Italy Slowly Becoming Greece 2.0

It looks like Europe has finally drawn a line in the sand for bailouts. Just on the other side of that line is Italy.

According to Reuters, Europe has no plans at this time to rescue Italy, despite the fact that Italy's debt costs have risen above the level where they could reasonably be expected to pay them. Some economists have warned that Italy could default on their loans if some sort of restructuring or lifeline is not extended.

In other words: If you think Greece is bad, you're going to love Italy going down like the Titanic.

The biggest challenge for Italy is the size of their debt and the confidence-shaken markets. It's a classic case of debt-holders panicking when they should be confident, and demanding higher interest rates when they should be negotiating better terms.

The main assistance agency in Europe for countries at this stage of trouble is the European Financial Stability Facility. The EFSF steps in to offer proactive (rather than reactive) credit lines to nations that find themselves cut off from normal credit means. In Italy's case, the sovereign debt market has taken such a hit that borrowing costs have risen to approximately 7 percent on loans. This number is not something Italy can live with.

We have already seen Ireland and Portugal seek protection from the EFSF under similar circumstances. Unfortunately for Italy, Ireland and Portugal are much smaller economies with smaller debts. Simply put, the EFSF isn't designed for as large a failure as Italy would be, and they don't have the funds to help Italy out.

At this point, Italy has two paths forward to remain solvent. One, it can convince its creditors that it is solvent, and receive lower borrowing costs to repay their current and future obligations.

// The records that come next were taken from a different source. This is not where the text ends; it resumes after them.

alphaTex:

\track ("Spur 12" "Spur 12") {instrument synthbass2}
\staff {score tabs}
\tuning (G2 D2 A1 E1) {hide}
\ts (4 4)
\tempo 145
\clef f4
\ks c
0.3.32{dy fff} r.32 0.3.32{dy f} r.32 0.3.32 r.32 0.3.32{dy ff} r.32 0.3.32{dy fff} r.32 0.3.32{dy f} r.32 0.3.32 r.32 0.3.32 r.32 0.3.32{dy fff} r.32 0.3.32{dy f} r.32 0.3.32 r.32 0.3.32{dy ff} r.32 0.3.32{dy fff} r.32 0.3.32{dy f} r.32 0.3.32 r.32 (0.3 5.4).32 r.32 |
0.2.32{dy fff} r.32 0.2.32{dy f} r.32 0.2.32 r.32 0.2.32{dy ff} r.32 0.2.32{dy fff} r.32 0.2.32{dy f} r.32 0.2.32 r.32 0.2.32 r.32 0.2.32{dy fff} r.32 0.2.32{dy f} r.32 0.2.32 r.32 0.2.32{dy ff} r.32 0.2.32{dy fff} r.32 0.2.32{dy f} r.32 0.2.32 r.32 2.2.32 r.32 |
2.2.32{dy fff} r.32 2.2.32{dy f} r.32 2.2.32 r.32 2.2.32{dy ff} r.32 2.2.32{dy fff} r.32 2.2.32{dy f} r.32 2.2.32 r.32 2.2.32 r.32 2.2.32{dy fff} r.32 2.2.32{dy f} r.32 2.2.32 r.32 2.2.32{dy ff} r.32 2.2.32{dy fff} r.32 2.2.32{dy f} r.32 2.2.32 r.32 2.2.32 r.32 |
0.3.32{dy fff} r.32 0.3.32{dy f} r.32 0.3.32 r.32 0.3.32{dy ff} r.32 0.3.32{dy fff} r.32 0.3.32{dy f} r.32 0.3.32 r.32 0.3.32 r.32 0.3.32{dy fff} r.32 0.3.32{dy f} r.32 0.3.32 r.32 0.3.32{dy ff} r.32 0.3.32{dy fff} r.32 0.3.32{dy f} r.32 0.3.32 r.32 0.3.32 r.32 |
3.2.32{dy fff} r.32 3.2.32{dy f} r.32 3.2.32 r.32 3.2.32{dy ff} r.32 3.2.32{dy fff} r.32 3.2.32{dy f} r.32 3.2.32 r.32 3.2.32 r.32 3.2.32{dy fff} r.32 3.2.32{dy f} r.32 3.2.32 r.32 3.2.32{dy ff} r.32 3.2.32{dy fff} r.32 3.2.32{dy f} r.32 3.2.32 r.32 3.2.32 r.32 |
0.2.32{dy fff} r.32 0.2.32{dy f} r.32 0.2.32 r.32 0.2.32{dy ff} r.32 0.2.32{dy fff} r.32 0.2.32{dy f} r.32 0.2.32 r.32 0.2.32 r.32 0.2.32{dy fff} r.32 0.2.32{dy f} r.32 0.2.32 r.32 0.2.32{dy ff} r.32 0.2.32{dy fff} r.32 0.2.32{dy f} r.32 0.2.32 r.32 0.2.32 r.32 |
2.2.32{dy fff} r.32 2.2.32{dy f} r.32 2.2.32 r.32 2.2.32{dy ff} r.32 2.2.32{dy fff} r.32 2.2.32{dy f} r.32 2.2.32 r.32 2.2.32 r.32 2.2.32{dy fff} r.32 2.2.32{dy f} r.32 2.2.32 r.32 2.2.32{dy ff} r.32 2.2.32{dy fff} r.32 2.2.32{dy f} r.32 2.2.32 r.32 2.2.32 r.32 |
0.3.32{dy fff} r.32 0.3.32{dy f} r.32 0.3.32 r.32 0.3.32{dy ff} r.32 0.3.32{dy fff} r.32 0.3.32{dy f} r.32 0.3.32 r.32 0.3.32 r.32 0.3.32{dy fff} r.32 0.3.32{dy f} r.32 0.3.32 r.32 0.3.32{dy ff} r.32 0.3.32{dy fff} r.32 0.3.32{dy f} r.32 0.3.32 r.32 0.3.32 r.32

This could involve some political maneuvering, which might be difficult with the Berlusconi government falling apart this week.

Two, Italy can appeal to the European Central Bank to step in, much like how the Federal Reserve might step in for the United States. The ECB could expand its balance sheet, again like the Fed does, and buy up Italian bonds. This would drive the costs down for Italy and keep the nation solvent.

As of now, there has been one round of purchases, but no definite, concrete agreement has been reached between Italy and the ECB. Hopefully, they are simply waiting for the dust to settle on the internal political situation in Italy before making a decision. Anything short of assistance from the ECB would mean one thing: Italy would be the new Greece, but larger and more damaging to world markets.